If you get stuck, review the examples in the lesson, then try again.

Practice Exercises

1) Find the perimeter of the figures below. Use the shortcut formula when you can.

2) Find the area of the figures above. Use the shortcut formula when you can.

3) Maria and her mother are making a tablecloth for a rectangular table that is 3 feet long
and 2 feet wide. They want the cloth to hang over the edge of the table on all sides by 1 foot.

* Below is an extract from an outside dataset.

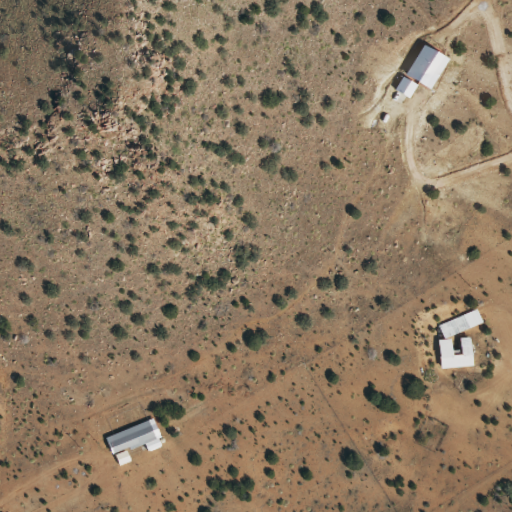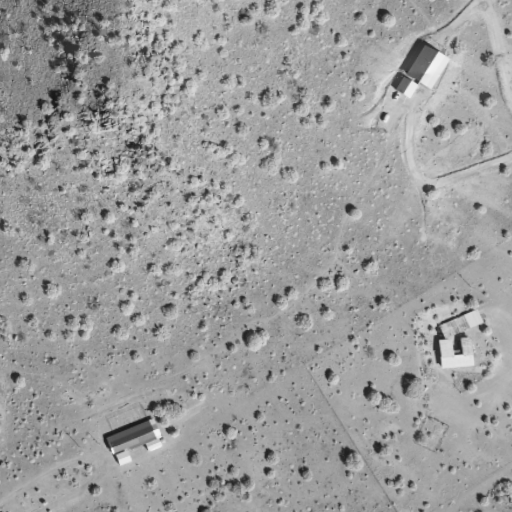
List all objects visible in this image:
building: (455, 145)
building: (456, 341)
building: (129, 437)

a) What is the area of the tabletop?
b) What are the length and width of the tablecloth? (hint: draw the cloth as a rectangle)
c) What is the area of the tablecloth?
d) What is the difference between the area of the table and tablecloth?
e) What length of lace should Maria's mom buy to sew a lace trim all around
the outside edge of the cloth?

Solutions

1) a) A rectangle that is 4 units by 5 units. P = 2 (4 + 5) = 18 units.
b) A square that is 3 units per side. P = 4 × 3 = 12 units.
c) irregular shape, count steps around the outside = 22 units.
d) irregular shape, count steps around the outside = 21 units. (2 half steps make a whole on top)

2) a) A rectangle that is 4 units by 5 units. A = 4 × 5 = 20 square units.
b) A square that is 3 units per side. A = 3 × 3 = 3² = 9 square units.
c) irregular shape, count squares: A = 12 square units.
d) irregular shape, count squares: A = 13 square units.

3)

a) What is the area of the tabletop? 6 square feet

b) What are the length and width of the tablecloth? add 2 feet to each side: 5 ft. by 4 ft.

c) What is the area of the tablecloth? 20 square feet

d) The difference in the areas = 20 square feet - 6 square feet = 14 square feet.

e) length of lace she should buy = perimeter of the cloth = 2 (4 + 5) = 18 feet of lace.